Leise wird die Tür geöffnet und wenig später ebenso leise geschlossen. Vermutlich denkt er, dass ich schlafe, doch als ich mich aufrichte, hält er in seinen Bewegungen inne und ich muss hart schlucken.
Der Raum wird zwar nur durch das schwache Mondlicht ausgeleuchtet, doch dank der guten Sehkraft unserer Spezies, kann ich ihn genau erkennen. Ein dunkles Handtuch sitzt tief auf seinen Hüften. Wasser tropft aus den Spitzen seiner Haare und rollt seine braune Brust hinab.
“Du schläfst nicht“, bemerkt er mit rauer Stimme, sich unserer Situation offensichtlich bewusst.
“Ich habe auf dich gewartet“, erkläre ich und werfe die Decke zurück, um aufzustehen und entblöße meine nackten Beine.

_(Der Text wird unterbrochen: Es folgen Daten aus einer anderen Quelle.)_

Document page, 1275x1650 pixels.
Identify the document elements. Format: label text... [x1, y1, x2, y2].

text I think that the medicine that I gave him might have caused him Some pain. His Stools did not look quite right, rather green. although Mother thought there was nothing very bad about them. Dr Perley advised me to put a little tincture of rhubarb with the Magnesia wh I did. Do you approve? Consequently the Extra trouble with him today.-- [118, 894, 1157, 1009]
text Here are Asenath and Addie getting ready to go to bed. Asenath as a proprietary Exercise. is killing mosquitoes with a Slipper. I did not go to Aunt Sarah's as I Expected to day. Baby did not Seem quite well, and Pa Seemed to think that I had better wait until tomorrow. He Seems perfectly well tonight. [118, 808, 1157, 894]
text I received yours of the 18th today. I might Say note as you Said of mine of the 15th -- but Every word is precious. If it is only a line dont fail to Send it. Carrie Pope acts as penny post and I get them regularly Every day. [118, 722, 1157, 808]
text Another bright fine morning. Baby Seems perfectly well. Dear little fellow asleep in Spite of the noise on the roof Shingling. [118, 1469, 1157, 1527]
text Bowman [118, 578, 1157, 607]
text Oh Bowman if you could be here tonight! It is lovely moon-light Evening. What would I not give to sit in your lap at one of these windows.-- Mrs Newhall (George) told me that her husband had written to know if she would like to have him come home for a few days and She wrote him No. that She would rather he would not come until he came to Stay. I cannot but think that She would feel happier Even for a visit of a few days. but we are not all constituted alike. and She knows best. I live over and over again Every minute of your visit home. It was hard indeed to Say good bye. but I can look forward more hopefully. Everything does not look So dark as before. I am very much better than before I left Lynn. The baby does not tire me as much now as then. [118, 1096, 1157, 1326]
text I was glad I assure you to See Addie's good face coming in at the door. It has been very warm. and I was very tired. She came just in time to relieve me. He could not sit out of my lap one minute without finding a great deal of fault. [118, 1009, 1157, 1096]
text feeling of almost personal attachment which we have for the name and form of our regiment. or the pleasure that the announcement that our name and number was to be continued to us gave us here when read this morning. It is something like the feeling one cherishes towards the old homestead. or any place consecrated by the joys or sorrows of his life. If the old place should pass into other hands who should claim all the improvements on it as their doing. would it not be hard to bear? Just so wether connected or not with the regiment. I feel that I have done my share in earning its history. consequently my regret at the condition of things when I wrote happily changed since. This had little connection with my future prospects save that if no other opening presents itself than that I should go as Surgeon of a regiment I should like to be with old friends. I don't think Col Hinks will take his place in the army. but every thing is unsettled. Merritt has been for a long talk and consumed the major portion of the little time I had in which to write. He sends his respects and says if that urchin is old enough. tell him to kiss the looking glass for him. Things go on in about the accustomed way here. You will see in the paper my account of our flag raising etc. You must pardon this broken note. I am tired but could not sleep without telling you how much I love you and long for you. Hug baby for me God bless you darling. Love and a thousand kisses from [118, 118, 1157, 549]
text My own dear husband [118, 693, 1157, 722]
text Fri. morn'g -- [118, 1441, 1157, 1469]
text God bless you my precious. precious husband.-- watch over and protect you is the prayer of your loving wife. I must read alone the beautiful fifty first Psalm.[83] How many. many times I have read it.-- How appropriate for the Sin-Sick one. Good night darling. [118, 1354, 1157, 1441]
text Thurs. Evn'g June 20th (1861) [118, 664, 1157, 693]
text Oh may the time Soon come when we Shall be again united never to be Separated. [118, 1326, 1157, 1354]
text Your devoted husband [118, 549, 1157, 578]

Im Vergleich zu meinen sonstigen Schlafsachen, einer Leggings und einem weiten T-Shirt, ist dies hier schon ziemlich freizügig. Ich habe mich für die kurze Hose und ein Top entschieden, weil so mehr Hautkontakt mit Nikan möglich ist. Etwas wonach ich mich seit kurzem innigst sehne.
“Das hättest du nicht machen müssen.“ Er schaut auf mich herab, als ich kurz vor ihm stehen bleibe. Sein Blick ist düster, begierig, lüstern.
“Ich weiß, aber ich wollte es“, erkläre ich und streiche über seine glatte Wangen. “Du hast dich rasiert.“
Nikan kichert rau und antwortet: “Ich dachte es wäre besser, dass ich dir nicht deine schöne Haut verletze, wenn wir uns küssen.“ Seine Hand wandert unter mein Kinn und mit dem Daumen streift er über meine Unterlippe, was mich zum schmunzeln bringt. Dass er an so etwas denkt. Mir wäre es egal gewesen. Seine rauen Wangen waren ganz angenehm, aber er hat schon recht, dass meine Haut nach unseren Küssen ein wenig gerötet war und das lag nicht nur an meinem erregten Zustand.